(Extrait du texte):
Établir la paix à travers le monde, c’est également un processus qui nécessite de remettre au coeur de la réflexion les valeurs universelles, et notamment le respect. Compte tenu de l’état du monde actuel, écoutons Jane Godall, messagère de la paix auprès des Nations unies, qui appelle à “se respecter les uns les autres” afin de permettre un vivre-ensemble apaisé. Elle ajoute que “la paix, ce n’est pas qu’un concept, c’est une façon d’être et d’agir au quotidien”. Ainsi, tel un virus contagieux qui se répand de façon incontrôlée d’une personne à l’autre, de nouvelles formes de solidarité inter-humaine doivent être créées. Que cette pandémie ne fasse pas ressortir de la nature humaine le vice et l’égoïsme, mais plutôt sa capacité à agir et user de ses compétences sociales. Ne perdons pas espoir et ayons confiance en nos propres capacités : “un traitement social peut résoudre les violences et les nouvelles formes de conflictualité” rappelle Bertrand Badie. Éradiquer cette pandémie de la Covid-19 mobilisera avant tout notre capacité à rester unis et à trouver collectivement des réponses respectueuses de la voix de chacun.

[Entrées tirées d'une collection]
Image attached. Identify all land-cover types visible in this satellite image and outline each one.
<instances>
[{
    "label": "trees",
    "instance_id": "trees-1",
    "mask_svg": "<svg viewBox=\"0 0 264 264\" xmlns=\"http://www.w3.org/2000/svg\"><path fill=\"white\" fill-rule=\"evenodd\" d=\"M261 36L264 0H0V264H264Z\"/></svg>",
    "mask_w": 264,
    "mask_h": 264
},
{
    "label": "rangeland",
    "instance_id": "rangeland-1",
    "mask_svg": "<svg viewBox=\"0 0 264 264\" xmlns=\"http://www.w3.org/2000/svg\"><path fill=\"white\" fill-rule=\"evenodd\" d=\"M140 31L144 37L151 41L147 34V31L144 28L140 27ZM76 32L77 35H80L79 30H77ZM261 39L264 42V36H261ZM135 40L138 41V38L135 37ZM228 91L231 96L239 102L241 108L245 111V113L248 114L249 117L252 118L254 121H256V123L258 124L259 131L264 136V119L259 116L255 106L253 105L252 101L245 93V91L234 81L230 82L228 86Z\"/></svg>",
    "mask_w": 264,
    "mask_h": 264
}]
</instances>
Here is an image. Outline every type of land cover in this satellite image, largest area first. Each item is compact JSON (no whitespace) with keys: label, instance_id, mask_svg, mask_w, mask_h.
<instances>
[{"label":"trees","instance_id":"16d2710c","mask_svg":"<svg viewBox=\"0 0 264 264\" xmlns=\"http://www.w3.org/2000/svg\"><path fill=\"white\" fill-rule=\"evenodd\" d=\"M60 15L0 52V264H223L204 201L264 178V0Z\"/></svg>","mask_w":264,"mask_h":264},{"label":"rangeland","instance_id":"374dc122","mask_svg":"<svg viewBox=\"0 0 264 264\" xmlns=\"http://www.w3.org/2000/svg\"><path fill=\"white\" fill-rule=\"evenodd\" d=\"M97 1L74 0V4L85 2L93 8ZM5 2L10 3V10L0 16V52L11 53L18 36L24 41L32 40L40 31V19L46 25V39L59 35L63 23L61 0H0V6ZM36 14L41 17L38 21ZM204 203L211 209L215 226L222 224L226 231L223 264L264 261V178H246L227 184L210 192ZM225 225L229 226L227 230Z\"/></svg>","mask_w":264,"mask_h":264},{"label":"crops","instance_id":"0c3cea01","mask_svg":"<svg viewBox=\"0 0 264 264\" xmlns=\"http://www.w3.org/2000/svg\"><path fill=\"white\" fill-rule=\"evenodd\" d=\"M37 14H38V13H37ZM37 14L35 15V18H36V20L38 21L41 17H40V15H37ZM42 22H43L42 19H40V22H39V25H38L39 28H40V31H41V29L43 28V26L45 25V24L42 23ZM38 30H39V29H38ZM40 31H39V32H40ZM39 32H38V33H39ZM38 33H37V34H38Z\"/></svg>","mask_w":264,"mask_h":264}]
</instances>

(Liste des tâches):
(1) Répondez à ces questions sur le texte sur la paix :
(a) Quel rôle Jane Godall occupe-t-elle auprès des Nations unies ?
(b) D'après Bertrand Badie, qu'est-ce qui peut résoudre les violences et les nouvelles formes de conflictualité ?
(c) Que mobilisera avant tout l'éradication de la pandémie de Covid-19 ?
(2) Relevez toutes les citations placées entre guillemets dans le texte sur la paix.
(3) Prolongez le texte sur la paix en repartant de sa dernière phrase.

(Réponses par numéro):
(1)
(a) Elle est messagère de la paix auprès des Nations unies.
(b) Un traitement social.
(c) Notre capacité à rester unis et à trouver collectivement des réponses respectueuses de la voix de chacun.

(2)
“se respecter les uns les autres”
“la paix, ce n’est pas qu’un concept, c’est une façon d’être et d’agir au quotidien”
“un traitement social peut résoudre les violences et les nouvelles formes de conflictualité”

(3)
Agir pour la paix
Construire la paix aujourd’hui, c’est donc prendre conscience que chacun d’entre nous a un rôle à jouer. Construire la paix, c’est avoir le courage de la vérité. C’est donc donner la parole et les armes nécessaires à la jeunesse notamment, qui ne doit pas “céder à l’ennemi de la résignation” selon les termes de Nicolas Hulot.
L’évolution vers une société de consommation, globalisée et hyper-connectée s’accélère davantage et ne nous laisse plus le temps d’être acteurs du cours de notre existence. Ralentissons le rythme. Posons-nous les bonnes questions. Définissons nos attentes comme le suggère Enrico Letta, doyen de l’École des affaires internationales de Sciences Po Paris.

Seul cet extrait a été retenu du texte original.